1. The Defendant’s KRW 42,986,527 as well as the Plaintiff’s annual rate from June 3, 2009 to August 14, 2015.

Reasons

1. Basic facts

A. In early 2007, the Plaintiff proposed that “The Plaintiff will return KRW 200 million to the Defendant, 200,000,000,000,000,000 won as the funds are insufficient to operate a business importing and selling the seeds in China.” This proposed that “The Plaintiff will return KRW 200,000,000,000,000 after two months.”

B. The Defendant accepted the above proposal and paid the Plaintiff KRW 100 million on February 9, 2007 and KRW 80 million on February 13, 2007.

C. However, on April 14, 2007, when two months have elapsed since then, the Plaintiff paid only KRW 20 million, which was promised to the Defendant as a profit, to the Defendant, and did not pay KRW 180 million of the investment principal, and the total amount of the investment principal and the profit was paid KRW 200 million after two months.

However, on June 14, 2007, the Plaintiff failed to pay the above KRW 200 million to the Defendant, and the Defendant agreed to pay the principal and interest of KRW 200 million per month by setting the principal and interest of KRW 7 million per month.

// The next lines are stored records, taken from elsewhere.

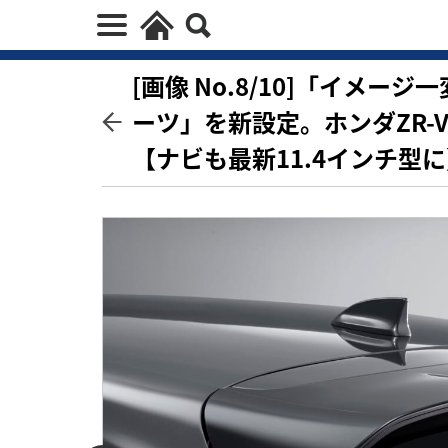
[画像 No.8/10]「イメ
ーツ」を新設定。ホンダZR
【ナビも最新11.4インチ型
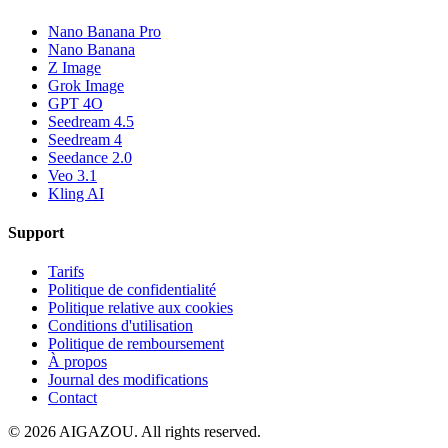
Nano Banana Pro
Nano Banana
Z Image
Grok Image
GPT 4O
Seedream 4.5
Seedream 4
Seedance 2.0
Veo 3.1
Kling AI
Support
Tarifs
Politique de confidentialité
Politique relative aux cookies
Conditions d'utilisation
Politique de remboursement
À propos
Journal des modifications
Contact
©
2026
AIGAZOU
. All rights reserved.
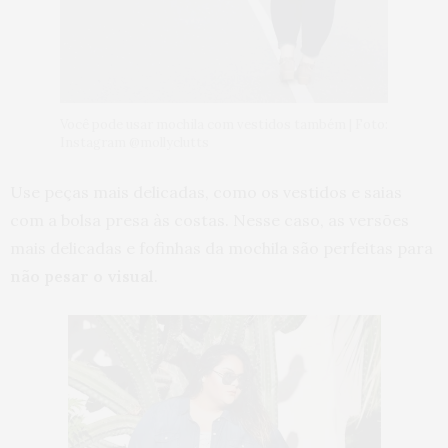
Você pode usar mochila com vestidos também | Foto:
Instagram @mollyclutts
Use peças mais delicadas, como os vestidos e saias
com a bolsa presa às costas. Nesse caso, as versões
mais delicadas e fofinhas da mochila são perfeitas para
não pesar o visual
.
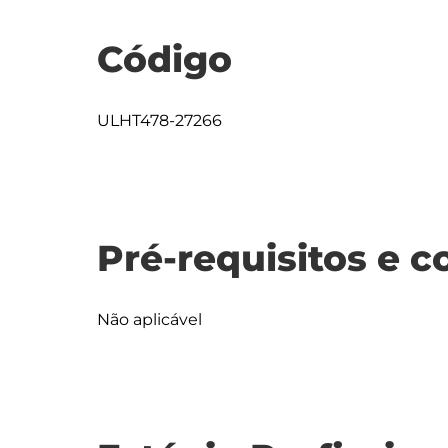
Código
ULHT478-27266
Pré-requisitos e c
Não aplicável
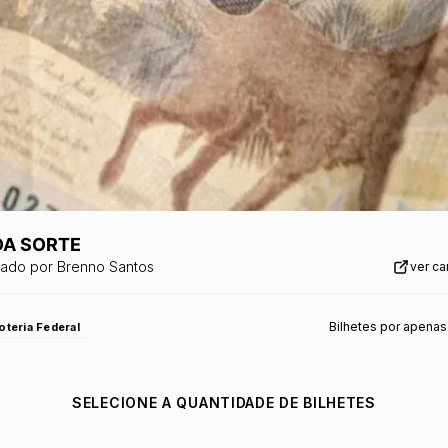
DA SORTE
zado por
Brenno Santos
ver c
Bilhetes por apenas
oteria Federal
SELECIONE A QUANTIDADE DE BILHETES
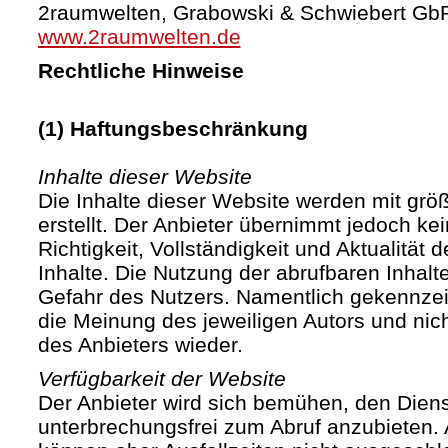
2raumwelten, Grabowski & Schwiebert Gb
www.2raumwelten.de
Rechtliche Hinweise
(1) Haftungsbeschränkung
Inhalte dieser Website
Die Inhalte dieser Website werden mit größ
erstellt. Der Anbieter übernimmt jedoch ke
Richtigkeit, Vollständigkeit und Aktualität d
Inhalte. Die Nutzung der abrufbaren Inhalte
Gefahr des Nutzers. Namentlich gekennze
die Meinung des jeweiligen Autors und ni
des Anbieters wieder.
Verfügbarkeit der Website
Der Anbieter wird sich bemühen, den Diens
unterbrechungsfrei zum Abruf anzubieten. A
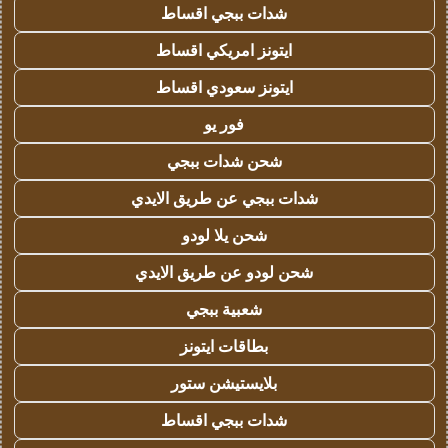
شدات ببجي اقساط
ايتونز امريكي اقساط
ايتونز سعودي اقساط
فور يو
شحن شدات ببجي
شدات ببجي عن طريق الايدي
شحن يلا لودو
شحن لودو عن طريق الايدي
شعبية ببجي
بطاقات ايتونز
بلايستيشن ستور
شدات ببجي اقساط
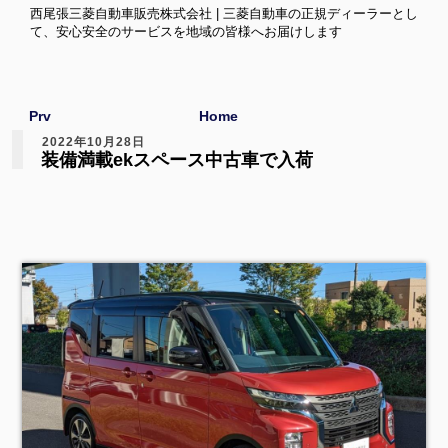
西尾張三菱自動車販売株式会社 | 三菱自動車の正規ディーラーとし
て、安心安全のサービスを地域の皆様へお届けします
Prv
Home
2022年10月28日
装備満載ekスペース中古車で入荷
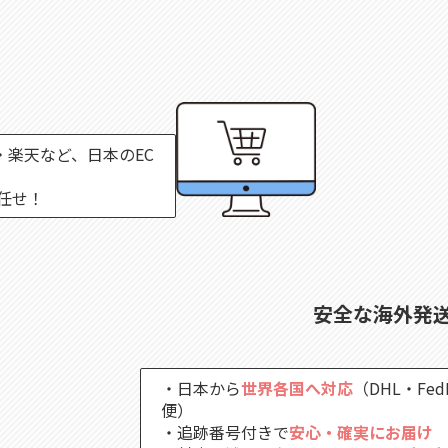
・楽天など、日本のEC
任せ！
安全な海外発
・日本から
世界各国へ対応
（DHL・Fe
便）
・追跡番号付きで
安心・確実にお届け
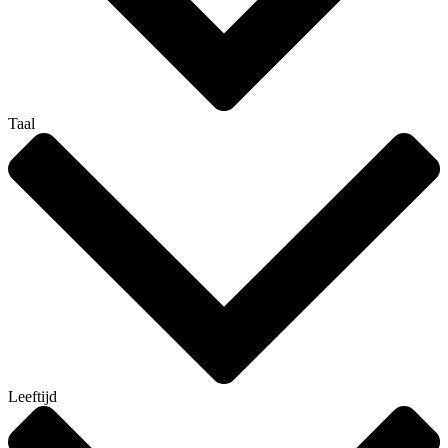
Taal
Leeftijd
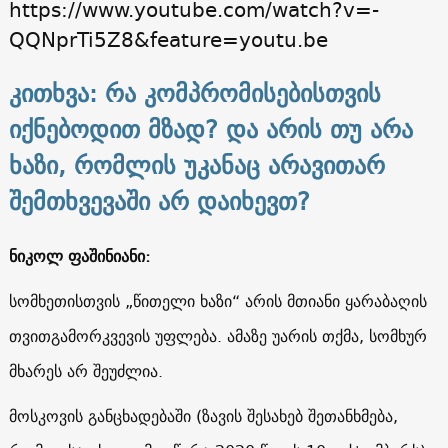
https://www.youtube.com/watch?v=-
QQNprTi5Z8&feature=youtu.be
კითხვა: რა კომპრომისებისთვის
იქნებოდით მზად? და არის თუ არა
ხაზი, რომლის უკანაც არავითარ
შემთხვევაში არ დაიხევთ?
ნიკოლ ფაშინიანი:
სომხეთისთვის „წითელი ხაზი“ არის მთიანი ყარაბაღის
თვითგამორკვევის უფლება. ამაზე უარის თქმა, სომხურ
მხარეს არ შეუძლია.
მოსკოვის განცხადებაში (ზავის შესახებ შეთანხმება,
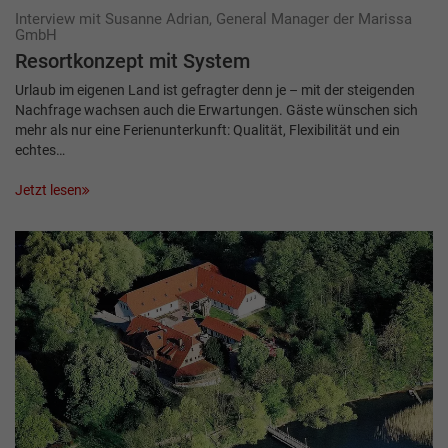
Interview mit Susanne Adrian, General Manager der Marissa
GmbH
Resortkonzept mit System
Urlaub im eigenen Land ist gefragter denn je – mit der steigenden
Nachfrage wachsen auch die Erwartungen. Gäste wünschen sich
mehr als nur eine Ferienunterkunft: Qualität, Flexibilität und ein
echtes…
Jetzt lesen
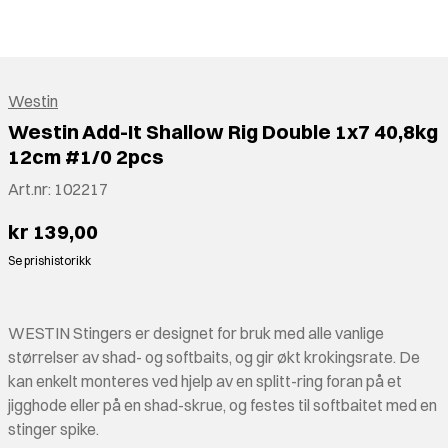
Westin
Westin Add-It Shallow Rig Double 1x7 40,8kg
12cm #1/0 2pcs
Art.nr:
102217
kr 139,00
Se prishistorikk
WESTIN Stingers er designet for bruk med alle vanlige
størrelser av shad- og softbaits, og gir økt krokingsrate. De
kan enkelt monteres ved hjelp av en splitt-ring foran på et
jigghode eller på en shad-skrue, og festes til softbaitet med en
stinger spike.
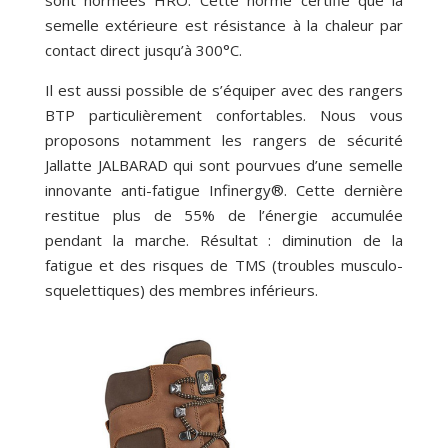
sont normées HRO. Cette norme certifie que la
semelle extérieure est résistance à la chaleur par
contact direct jusqu’à 300°C.
Il est aussi possible de s’équiper avec des rangers
BTP particulièrement confortables. Nous vous
proposons notamment les rangers de sécurité
Jallatte JALBARAD qui sont pourvues d’une semelle
innovante anti-fatigue Infinergy®. Cette dernière
restitue plus de 55% de l’énergie accumulée
pendant la marche. Résultat : diminution de la
fatigue et des risques de TMS (troubles musculo-
squelettiques) des membres inférieurs.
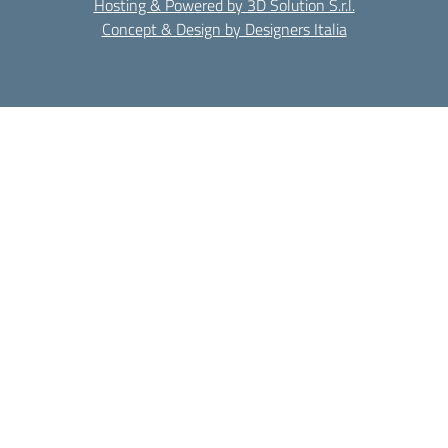
Hosting & Powered by 3D Solution S.r.l.
Concept & Design by Designers Italia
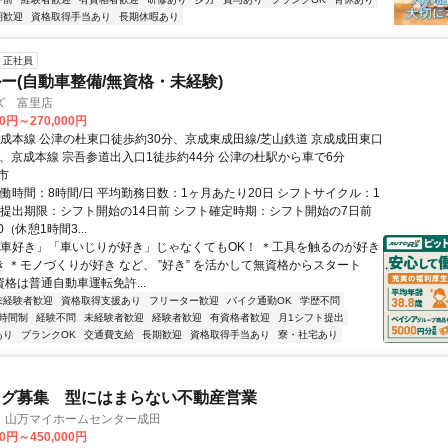
期歓迎
資格取得手当あり
長期休暇あり
正社員
ー(自動車整備/無資格・未経験)
ズ 富里店
00円～270,000円
京成本線 公津の杜東口徒歩約30分、京成東成田線/芝山鉄道 京成成田東口
分、京成本線 宗吾参道出入口1徒歩約44分 公津の杜駅から車で6分
市
実働時間：8時間/日 平均勤務日数：1ヶ月あたり20日 シフトサイクル：1
ト提出期限：シフト開始の14日前 シフト確定時期：シフト開始の7日前
10（休憩1時間3...
「車好き」「車いじりが好き」じゃなくてもOK！ ＊工具を触るのが好き
き ＊モノづくりが好き など、 ”好き” を活かして無資格からスタート
資格は普通自動車運転免許...
未経験者歓迎
資格取得支援あり
フリーター歓迎
バイク通勤OK
学歴不問
時間制
経験不問
未経験者歓迎
経験者歓迎
有資格者歓迎
月1シフト提出
あり
ブランクOK
交通費支給
長期歓迎
資格取得手当あり
寮・社宅あり
ング募集 型にはまらない不動産営業
 山万マイホームセンター成田
00円～450,000円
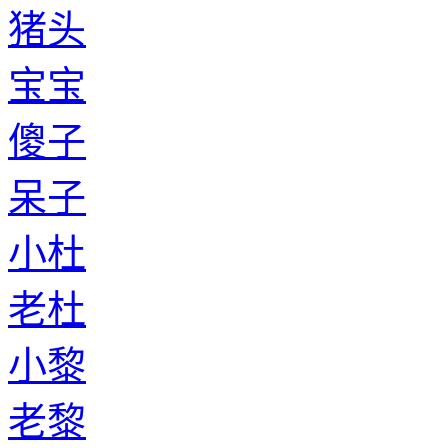
猪头
宝宝
傻子
呆子
小杜
老杜
小黎
老黎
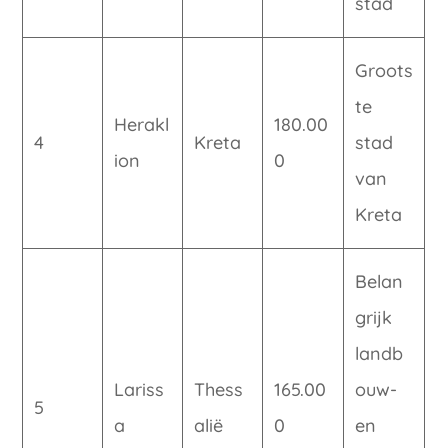
stad
Groots
te
Herakl
180.00
4
Kreta
stad
ion
0
van
Kreta
Belan
grijk
landb
Lariss
Thess
165.00
ouw-
5
a
alië
0
en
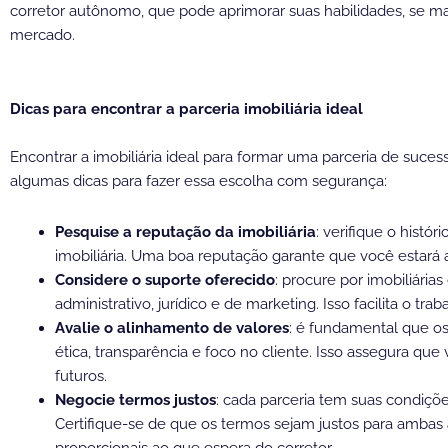
corretor autônomo, que pode aprimorar suas habilidades, se ma
mercado.
Dicas para encontrar a parceria imobiliária ideal
Encontrar a imobiliária ideal para formar uma parceria de suces
algumas dicas para fazer essa escolha com segurança:
Pesquise a reputação da imobiliária
: verifique o histó
imobiliária. Uma boa reputação garante que você estará
Considere o suporte oferecido
: procure por imobiliár
administrativo, jurídico e de marketing. Isso facilita o tr
Avalie o alinhamento de valores
: é fundamental que os
ética, transparência e foco no cliente. Isso assegura qu
futuros.
Negocie termos justos
: cada parceria tem suas condiçõ
Certifique-se de que os termos sejam justos para ambas 
proporcionais ao que espera do corretor.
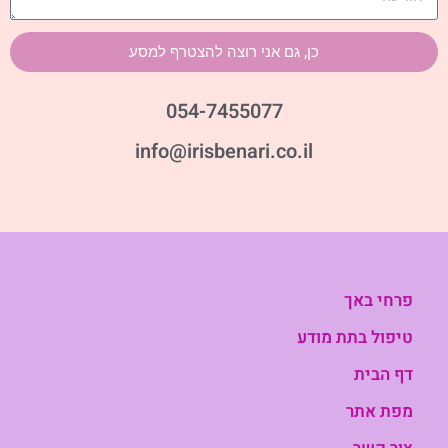
כן, גם אני רוצה להצטרף למסע
054-7455077
info@irisbenari.co.il
פרחי באך
טיפול בתת מודע
דף הבית
מפת אתר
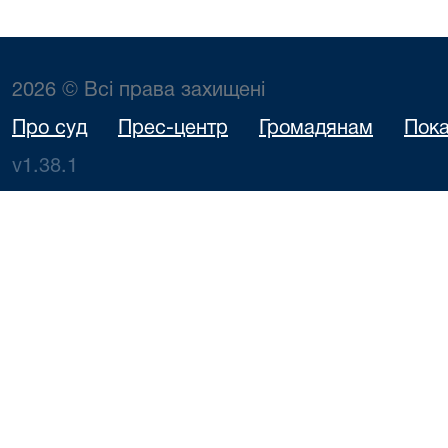
2026 © Всі права захищені
Про суд
Прес-центр
Громадянам
Пока
v1.38.1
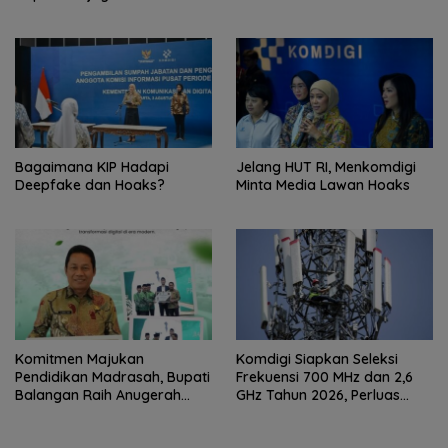
Bagaimana KIP Hadapi
Jelang HUT RI, Menkomdigi
Deepfake dan Hoaks?
Minta Media Lawan Hoaks
Komitmen Majukan
Komdigi Siapkan Seleksi
Pendidikan Madrasah, Bupati
Frekuensi 700 MHz dan 2,6
Balangan Raih Anugerah
GHz Tahun 2026, Perluas
PGM Award 2026
Internet hingga Pelosok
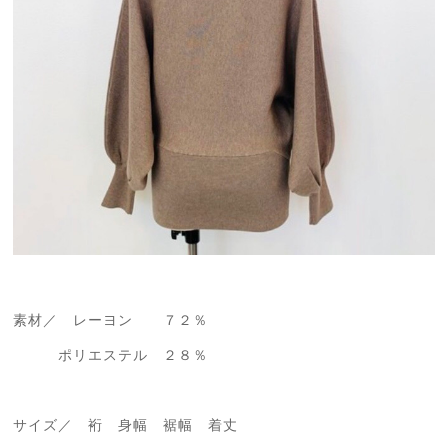
素材／ レーヨン ７２％
ポリエステル ２８％
サイズ／ 裄 身幅 裾幅 着丈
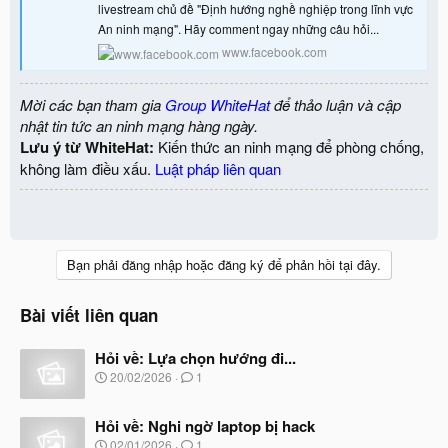
livestream chủ đề "Định hướng nghề nghiệp trong lĩnh vực
An ninh mạng". Hãy comment ngay những câu hỏi...
www.facebook.com
Mời các bạn tham gia
Group WhiteHat
để thảo luận và cập
nhật tin tức an ninh mạng hàng ngày.
Lưu ý từ WhiteHat:
Kiến thức an ninh mạng để phòng chống,
không làm điều xấu.
Luật pháp liên quan
Bạn phải đăng nhập hoặc đăng ký để phản hồi tại đây.
Bài viết liên quan
Hỏi về: Lựa chọn hướng đi...
N
20/02/2026
1
g
à
Hỏi về: Nghi ngờ laptop bị hack
y
b
N
02/01/2026
1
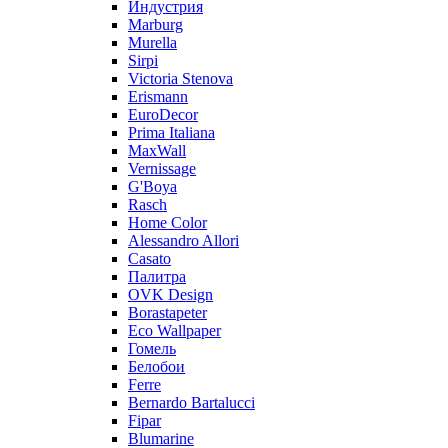
Индустрия
Marburg
Murella
Sirpi
Victoria Stenova
Erismann
EuroDecor
Prima Italiana
MaxWall
Vernissage
G'Boya
Rasch
Home Color
Alessandro Allori
Casato
Палитра
OVK Design
Borastapeter
Eco Wallpaper
Гомель
Белобои
Ferre
Bernardo Bartalucci
Fipar
Blumarine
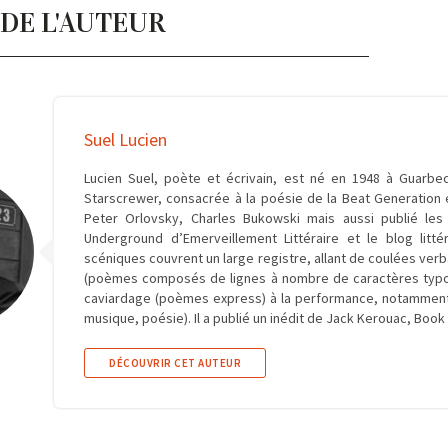
 DE L'AUTEUR
Suel Lucien
Lucien Suel, poète et écrivain, est né en 1948 à Guarbec
Starscrewer, consacrée à la poésie de la Beat Generation et
Peter Orlovsky, Charles Bukowski mais aussi publié les 
Underground d’Emerveillement Littéraire et le blog lit
scéniques couvrent un large registre, allant de coulées ve
(poèmes composés de lignes à nombre de caractères typogr
caviardage (poèmes express) à la performance, notamment 
musique, poésie). Il a publié un inédit de Jack Kerouac, Book
DÉCOUVRIR CET AUTEUR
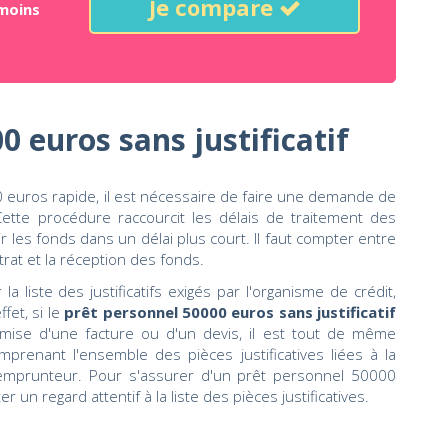
Je compare
moins
0 euros sans justificatif
 euros rapide, il est nécessaire de faire une demande de
ette procédure raccourcit les délais de traitement des
les fonds dans un délai plus court. Il faut compter entre
rat et la réception des fonds.
a liste des justificatifs exigés par l'organisme de crédit,
ffet, si le
prêt personnel 50000 euros sans justificatif
mise d'une facture ou d'un devis, il est tout de même
prenant l'ensemble des pièces justificatives liées à la
l'emprunteur. Pour s'assurer d'un prêt personnel 50000
 un regard attentif à la liste des pièces justificatives.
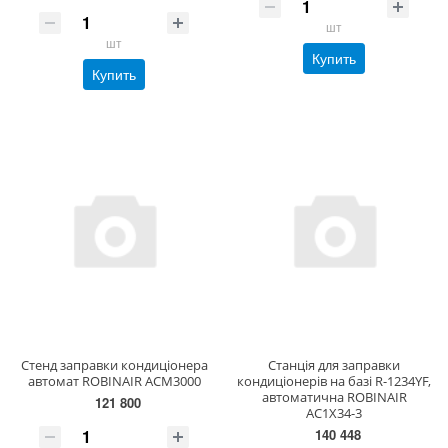
шт
шт
Купить
Купить
Стенд заправки кондиціонера
Станція для заправки
автомат ROBINAIR ACM3000
кондиціонерів на базі R-1234YF,
автоматична ROBINAIR
121 800
AC1X34-3
140 448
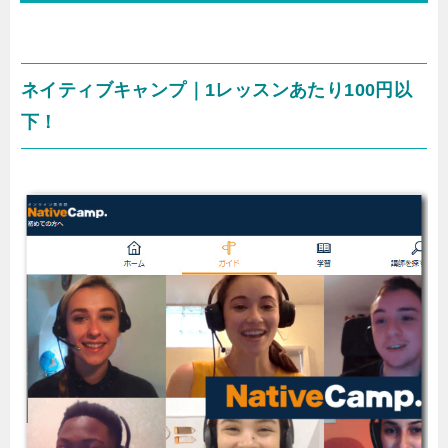
ネイティブキャンプ｜1レッスンあたり100円以
下！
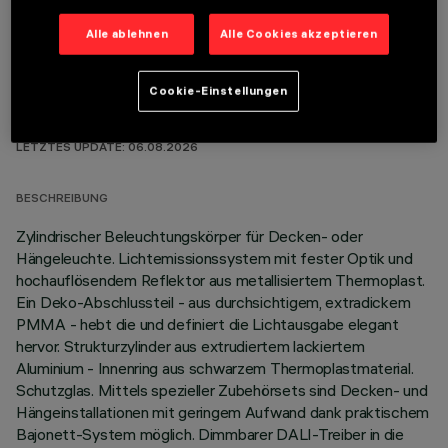
Alle ablehnen
Alle Cookies akzeptieren
Cookie-Einstellungen
TECHNISCHE DATEN
LETZTES UPDATE: 06.08.2026
BESCHREIBUNG
Zylindrischer Beleuchtungskörper für Decken- oder
Hängeleuchte. Lichtemissionssystem mit fester Optik und
hochauflösendem Reflektor aus metallisiertem Thermoplast.
Ein Deko-Abschlussteil - aus durchsichtigem, extradickem
PMMA - hebt die und definiert die Lichtausgabe elegant
hervor. Strukturzylinder aus extrudiertem lackiertem
Aluminium - Innenring aus schwarzem Thermoplastmaterial.
Schutzglas. Mittels spezieller Zubehörsets sind Decken- und
Hängeinstallationen mit geringem Aufwand dank praktischem
Bajonett-System möglich. Dimmbarer DALI-Treiber in die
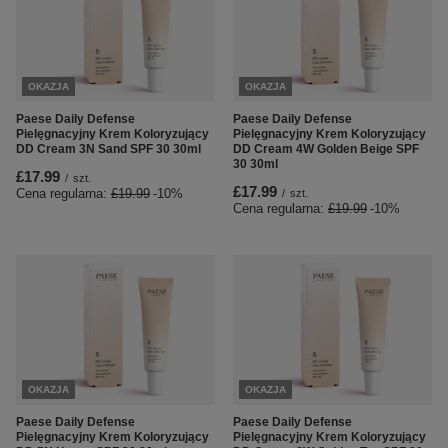
OKAZJA
OKAZJA
Paese Daily Defense
Paese Daily Defense
Pielęgnacyjny Krem Koloryzujący
Pielęgnacyjny Krem Koloryzujący
DD Cream 3N Sand SPF 30 30ml
DD Cream 4W Golden Beige SPF
30 30ml
£17.99
/
szt.
£17.99
Cena regularna:
£19.99
-10%
/
szt.
Cena regularna:
£19.99
-10%
OKAZJA
OKAZJA
Paese Daily Defense
Paese Daily Defense
Pielęgnacyjny Krem Koloryzujący
Pielęgnacyjny Krem Koloryzujący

(hereinafter “instant agreement”). [The grounds for recognition] The entry of evidence No. 1, the witness C’s testimony, and the purport of the entire pleadings

2. Determination:

A. The plaintiff asserts that the principal lent to the defendant should be returned as unjust enrichment that the plaintiff paid in excess of the principal and interest on the loan due to the cause of KRW 180 million.

B. According to the Interest Limitation Act, the maximum interest rate under a contract for lending and borrowing of money is limited to 30% per annum, and the portion exceeding the maximum interest rate is null and void, and where the obligor arbitrarily pays the interest exceeding the maximum interest rate, the amount equivalent to the excess interest paid shall be appropriated for the principal (see, e.g., Supreme Court Decision 98Da17046, Oct. 13, 1998).

The instant agreement is reasonable to regard the principal and interest of KRW 200 million as a quasi-loan agreement that provides for the purpose of a loan for consumption.

If 200 million won as principal of quasi-loan for consumption is appropriated in the order of interest and principal calculated by the rate of 30% per annum, which is the limit of interest under the Interest Limitation Act, it shall be attached.